**About this exercise:**
Print, exactly as they stand, the lines below from the one that has "Halstuch gekleidet. Zuerst" to the one that has "již během letu a samozřejmostí je také", inclusive, leaving out the pictures.
***
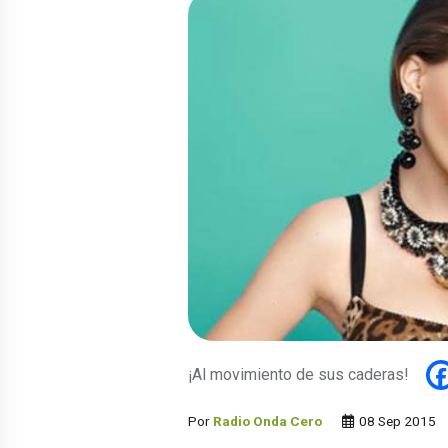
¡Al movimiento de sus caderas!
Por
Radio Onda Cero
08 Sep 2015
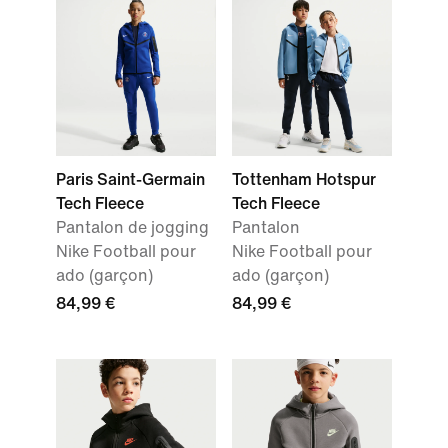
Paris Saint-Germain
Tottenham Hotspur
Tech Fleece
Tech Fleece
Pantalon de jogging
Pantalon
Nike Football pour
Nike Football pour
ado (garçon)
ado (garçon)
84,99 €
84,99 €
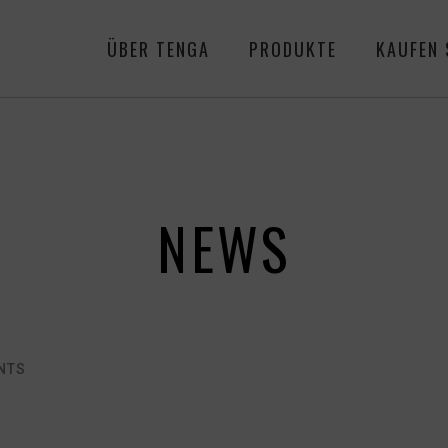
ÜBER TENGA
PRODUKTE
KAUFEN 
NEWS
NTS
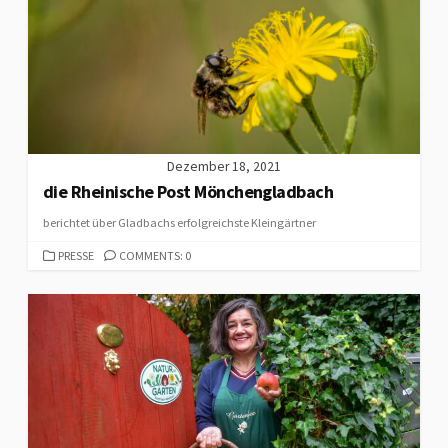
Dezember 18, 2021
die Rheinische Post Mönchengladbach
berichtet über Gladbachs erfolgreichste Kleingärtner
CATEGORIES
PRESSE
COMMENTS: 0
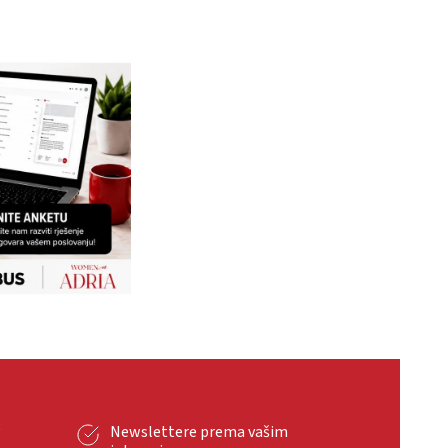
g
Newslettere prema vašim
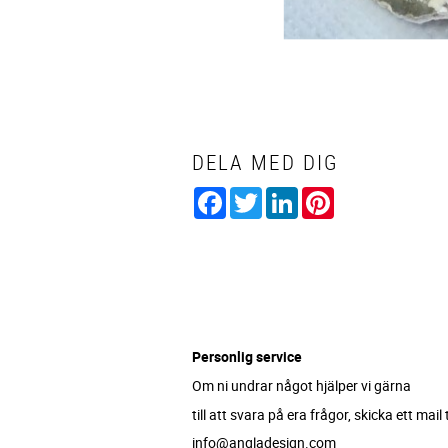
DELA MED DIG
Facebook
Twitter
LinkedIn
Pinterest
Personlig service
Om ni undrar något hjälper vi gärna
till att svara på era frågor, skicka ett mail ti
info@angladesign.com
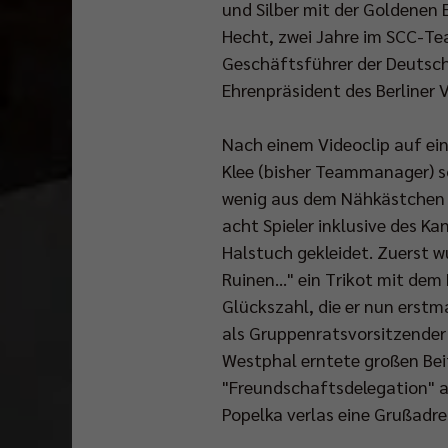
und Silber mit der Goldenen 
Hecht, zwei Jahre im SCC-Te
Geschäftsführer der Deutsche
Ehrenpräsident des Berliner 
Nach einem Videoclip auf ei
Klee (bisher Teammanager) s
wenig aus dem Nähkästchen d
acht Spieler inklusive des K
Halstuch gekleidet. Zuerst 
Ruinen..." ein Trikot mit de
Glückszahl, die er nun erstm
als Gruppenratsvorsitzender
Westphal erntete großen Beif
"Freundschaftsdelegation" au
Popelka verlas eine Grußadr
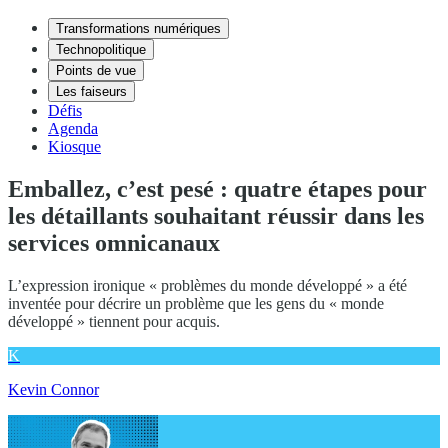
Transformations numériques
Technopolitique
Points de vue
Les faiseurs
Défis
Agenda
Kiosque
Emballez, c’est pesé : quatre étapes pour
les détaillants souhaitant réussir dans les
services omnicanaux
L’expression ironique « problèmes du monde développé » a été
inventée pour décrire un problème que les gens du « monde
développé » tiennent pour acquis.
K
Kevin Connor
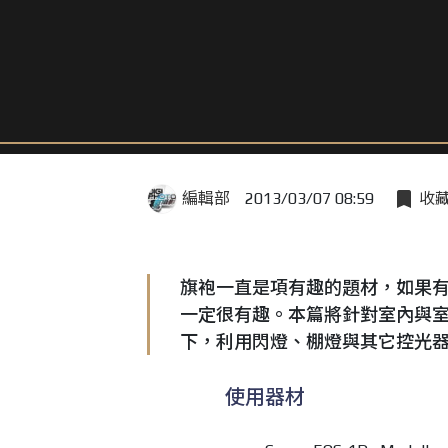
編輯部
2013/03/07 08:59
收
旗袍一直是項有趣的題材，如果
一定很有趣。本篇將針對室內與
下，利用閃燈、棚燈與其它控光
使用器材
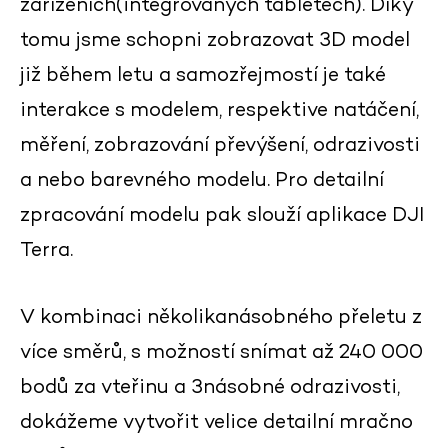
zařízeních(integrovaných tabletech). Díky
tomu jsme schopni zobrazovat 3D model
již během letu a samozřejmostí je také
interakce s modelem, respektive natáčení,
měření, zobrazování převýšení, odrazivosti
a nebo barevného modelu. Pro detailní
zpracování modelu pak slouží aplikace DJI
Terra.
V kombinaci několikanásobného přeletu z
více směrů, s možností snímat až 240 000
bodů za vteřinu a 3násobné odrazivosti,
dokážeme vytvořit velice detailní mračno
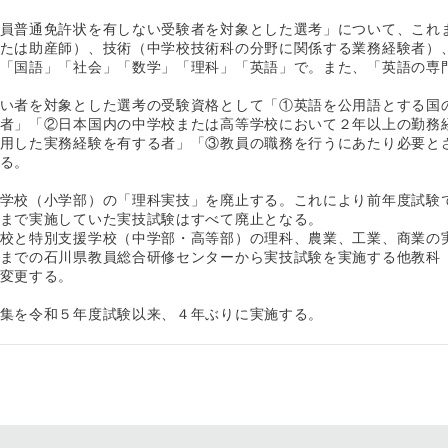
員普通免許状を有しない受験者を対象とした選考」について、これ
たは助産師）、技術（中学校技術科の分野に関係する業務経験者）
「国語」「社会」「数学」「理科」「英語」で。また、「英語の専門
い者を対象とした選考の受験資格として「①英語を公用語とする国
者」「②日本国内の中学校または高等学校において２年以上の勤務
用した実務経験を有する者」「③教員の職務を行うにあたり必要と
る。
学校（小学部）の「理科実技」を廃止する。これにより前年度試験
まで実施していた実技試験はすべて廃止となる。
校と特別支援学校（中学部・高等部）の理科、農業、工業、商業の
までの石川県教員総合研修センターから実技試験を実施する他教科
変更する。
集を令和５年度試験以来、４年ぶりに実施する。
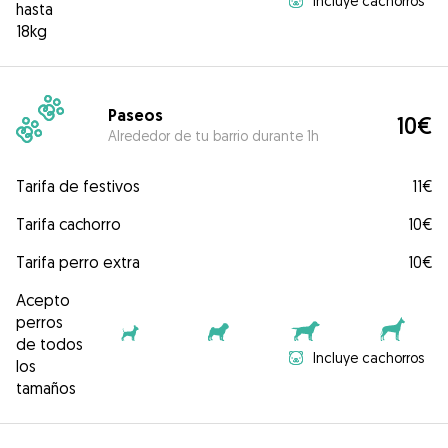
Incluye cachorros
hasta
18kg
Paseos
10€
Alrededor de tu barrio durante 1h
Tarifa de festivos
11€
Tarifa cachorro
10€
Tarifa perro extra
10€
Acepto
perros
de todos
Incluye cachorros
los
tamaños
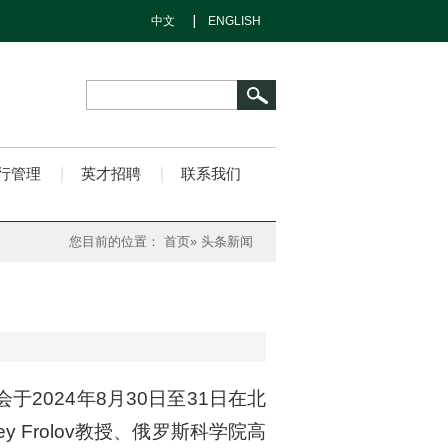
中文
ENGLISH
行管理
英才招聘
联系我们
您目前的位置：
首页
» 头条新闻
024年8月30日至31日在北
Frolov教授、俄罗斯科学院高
***
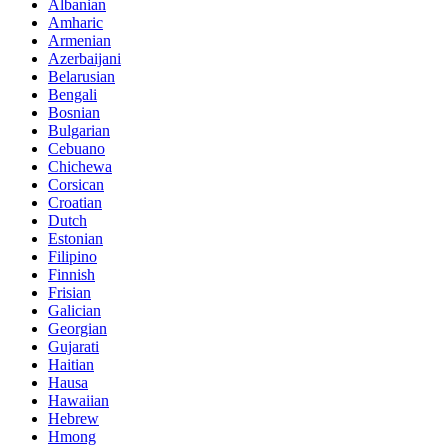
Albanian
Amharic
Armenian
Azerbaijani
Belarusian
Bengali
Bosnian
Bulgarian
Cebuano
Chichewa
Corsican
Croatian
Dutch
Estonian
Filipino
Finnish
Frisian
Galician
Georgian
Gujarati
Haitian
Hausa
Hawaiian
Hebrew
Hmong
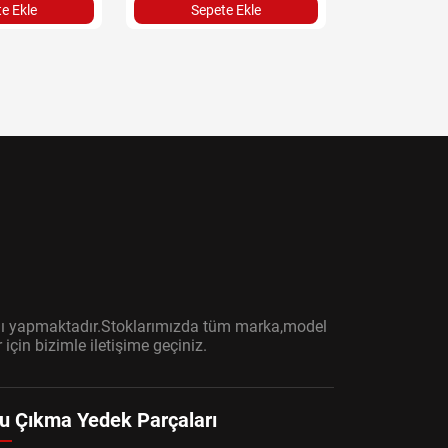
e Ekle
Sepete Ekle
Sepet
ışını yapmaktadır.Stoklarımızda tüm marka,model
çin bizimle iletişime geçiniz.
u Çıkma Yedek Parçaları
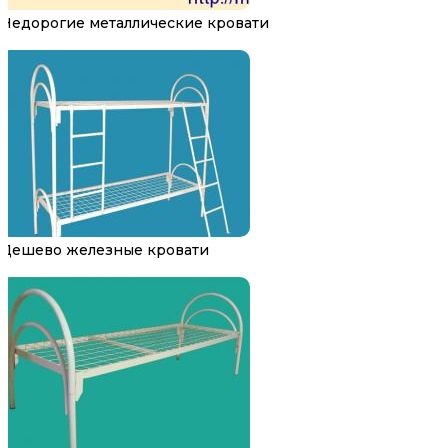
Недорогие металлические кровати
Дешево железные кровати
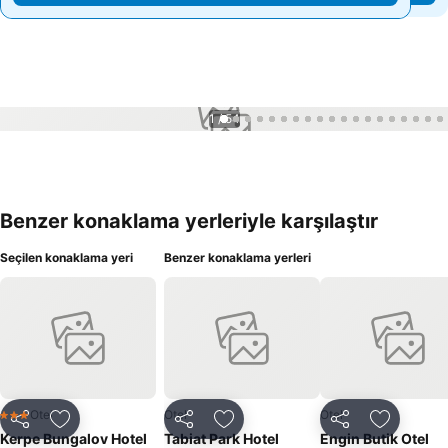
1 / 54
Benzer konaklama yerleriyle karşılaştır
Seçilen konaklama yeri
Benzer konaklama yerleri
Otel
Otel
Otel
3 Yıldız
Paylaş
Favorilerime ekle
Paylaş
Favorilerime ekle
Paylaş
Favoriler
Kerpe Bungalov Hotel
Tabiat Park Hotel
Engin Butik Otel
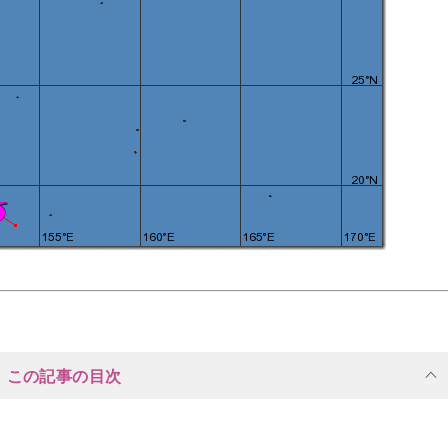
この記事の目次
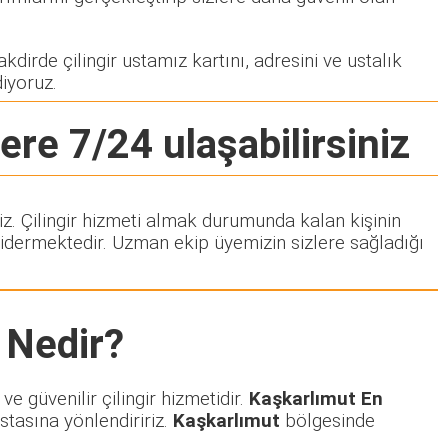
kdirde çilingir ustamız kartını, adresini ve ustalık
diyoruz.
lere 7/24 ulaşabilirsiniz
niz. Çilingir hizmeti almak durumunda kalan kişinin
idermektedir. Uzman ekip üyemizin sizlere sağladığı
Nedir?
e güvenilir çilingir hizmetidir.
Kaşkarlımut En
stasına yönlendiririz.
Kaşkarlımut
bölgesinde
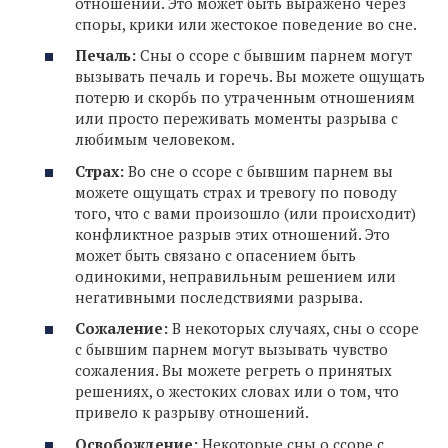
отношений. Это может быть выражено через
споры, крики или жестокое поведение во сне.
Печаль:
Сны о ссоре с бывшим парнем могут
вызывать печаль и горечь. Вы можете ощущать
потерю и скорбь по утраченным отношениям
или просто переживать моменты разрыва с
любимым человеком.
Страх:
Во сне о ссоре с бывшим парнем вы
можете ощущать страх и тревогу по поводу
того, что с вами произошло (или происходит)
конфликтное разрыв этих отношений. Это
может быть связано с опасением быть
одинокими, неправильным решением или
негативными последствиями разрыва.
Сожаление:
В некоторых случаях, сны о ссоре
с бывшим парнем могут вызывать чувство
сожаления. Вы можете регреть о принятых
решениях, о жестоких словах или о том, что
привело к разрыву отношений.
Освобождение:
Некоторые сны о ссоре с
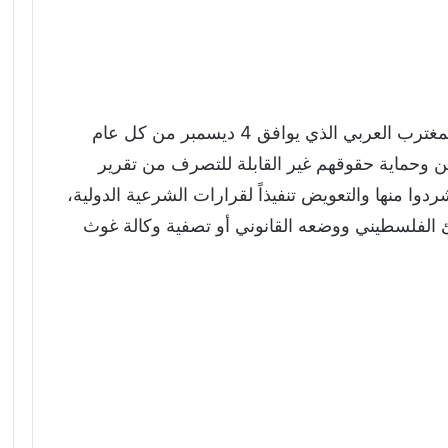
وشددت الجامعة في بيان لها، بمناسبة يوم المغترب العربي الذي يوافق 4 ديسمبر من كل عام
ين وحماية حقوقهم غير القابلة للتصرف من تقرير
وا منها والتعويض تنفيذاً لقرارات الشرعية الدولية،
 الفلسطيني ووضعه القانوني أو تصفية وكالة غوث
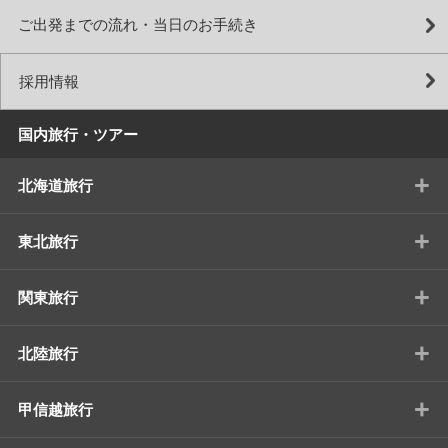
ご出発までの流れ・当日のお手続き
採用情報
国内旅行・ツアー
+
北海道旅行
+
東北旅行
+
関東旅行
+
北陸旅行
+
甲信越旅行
***
**Task response:**
Halstuch gekleidet. Zuerst 
Ruinen..." ein Trikot mit de
Glückszahl, die er nun erstm
als Gruppenratsvorsitzender
Westphal erntete großen Beif
"Freundschaftsdelegation" au
Popelka verlas eine Grußadr
Transformations numériques
Technopolitique
Points de vue
Les faiseurs
Défis
Agenda
Kiosque
Emballez, c’est pesé : quatre étapes pour
les détaillants souhaitant réussir dans les
services omnicanaux
L’expression ironique « problèmes du monde développé » a été
inventée pour décrire un problème que les gens du « monde
développé » tiennent pour acquis.
K
Kevin Connor
編輯部
2013/03/07 08:59
收
旗袍一直是項有趣的題材，如果
一定很有趣。本篇將針對室內與
下，利用閃燈、棚燈與其它控光
使用器材
zařízeních(integrovaných tabletech). Díky
tomu jsme schopni zobrazovat 3D model
již během letu a samozřejmostí je také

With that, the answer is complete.